Честно сказать, меня в тот момент затрясло. Не такой уж я храбрый, каким хочу сам себе казаться.

После очередной операции, когда кончается действие наркоза, я всегда плАчу…

А этот тип вдруг опять обращается ко мне:

– Ваша фамилия довольно известна, господин Саврасов. Не ваши ли работы украшают сии стены? – он идет вдоль живописной серии «Наш сад».

– Это работы моих учеников, – отвечаю я ему, подавив страх. – Мои висят в Третьяковской галерее.

– Непременно схожу, – обещает он. – Посмотрю ваши творения и вспомню, какого мастера мы потеряли…

Весело пошутили и расстались.

Вот так оно все и было…

* * *

Нет, не случайно здесь появился капитан Тугашев, не случайно он стал знакомиться с Эвгленой. Это событие – прямое следствие визита Виктора Антоныча. Понять бы теперь – кто-то прокололся или так задумано? И если прокололся, то кто: Купчиха, Неживой, Тугашев?

Но самое непонятное вот что. Жуткий монстр по имени Виктор Антонович, от которого уползти бы и забиться в щель, вызвал во мне противоестественное, совершенно необъяснимое ощущение, будто я ему нужен. Причем, живым. Ни на секунду я не сомневаюсь, что пугал он меня всерьез, и, тем не менее…

Кто он – вестник жизни или смерти?

Вот уж точно: «Пока чешусь – надеюсь».

Открывать глаза не хочется…

21.

Я просыпаюсь оттого, что в помещении кто-то ходит. Прислушиваюсь – не открывая глаз и не переставая сопеть. Тетя Тома? Купчиха?

Кто-то шлепает босыми ногами по линолеуму. А я лежу спиной к палате, то есть даже если попробую подсмотреть – увижу только картину. На картине – колючие, растущие из песка головы Максима Горького. Мексиканский пейзаж… Что делать?

Ситуация решает за меня. Я внезапно оказываюсь без одеяла – сдернули рывком. Ни хрена себе! Лежу голый. Изображаю секундное просыпание, издаю протяженный вздох и переворачиваюсь на другой бок. Пришелец застыл, ждет. Все в порядке, я продолжаю спать. Он отходит. Я приоткрываю веко – осторожно, на микрон…
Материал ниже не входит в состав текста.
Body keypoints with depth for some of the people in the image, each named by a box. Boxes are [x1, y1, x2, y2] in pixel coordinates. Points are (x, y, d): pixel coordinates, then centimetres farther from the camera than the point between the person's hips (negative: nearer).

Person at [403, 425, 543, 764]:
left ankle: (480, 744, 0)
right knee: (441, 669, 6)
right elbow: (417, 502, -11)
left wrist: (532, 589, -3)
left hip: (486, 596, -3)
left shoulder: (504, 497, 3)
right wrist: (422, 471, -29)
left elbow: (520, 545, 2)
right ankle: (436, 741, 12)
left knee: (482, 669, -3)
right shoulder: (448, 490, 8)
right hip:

Кто-то, тщательно завернутый в простыню. Ни головы, ни рук, ни ног пришельца не видно. Привидение? Лучше бы, конечно, оно; жаль только, что этот дом обходят стороной даже привидения.

Как положено, включено ночное освещение. Ледяная синева висит в палате, позволяя рассмотреть, что одеяла лишился не я один. Спящие Егоров и Тугашев также открыты для чужих взглядов. Некто в простыне явно рассматривает нас троих, словно выбирает. Наконец подходит к Тугашеву, склоняется над ним… В призрачном свете ночника лезвие ножа кажется картонным, ненастоящим.

Нож?!

Никаких сомнений. Коротким точным ударом пришелец вгоняет оружие в грудь спящего – в область сердца.

И тут же – металлический стук оживляет жуткую тишину. Похоже, привидение что-то рассыпало по полу.

Остатки наркоза слетают с Тугашева, как кожура с луковицы. Товарищ капитан распахивает глаза, явно не понимая, где он и что с ним. Пытается приподнять голову, затем пытается заговорить. На губах его пузырится кровавая пена, рукоятка ножа вибрирует вместе с диафрагмой. Убийца наваливается – держит жертву, смотрит, как человек умирает.

Тот умирал минут пять…

Что происходит? Совершается преступление или акт милосердия?

Как бы там ни было, я готовлюсь защищать свою жизнь. Я готовлюсь сорвать с ночного зверя покрывало, едва тот приблизится на расстояние удара. Моя единственная рука – это, знаете ли, тоже оружие… Однако ничего такого не нужно. Время подвигов еще не настало. Убийца уходит, оставив труп в постели; он уходит на лестницу, закрыв второй этаж на ключ.

Конец приключению.

Я вскакиваю.

Меня лихорадит.

Встав на краю кровати, осматриваю палату. Дверь к тете Томе закрыта – это в высшей степени странно. Спустившись на пол, я добираюсь до ее комнатенки, приоткрываю дверь, заглядываю в щелку… Жива старушка, надо же. Просто спит.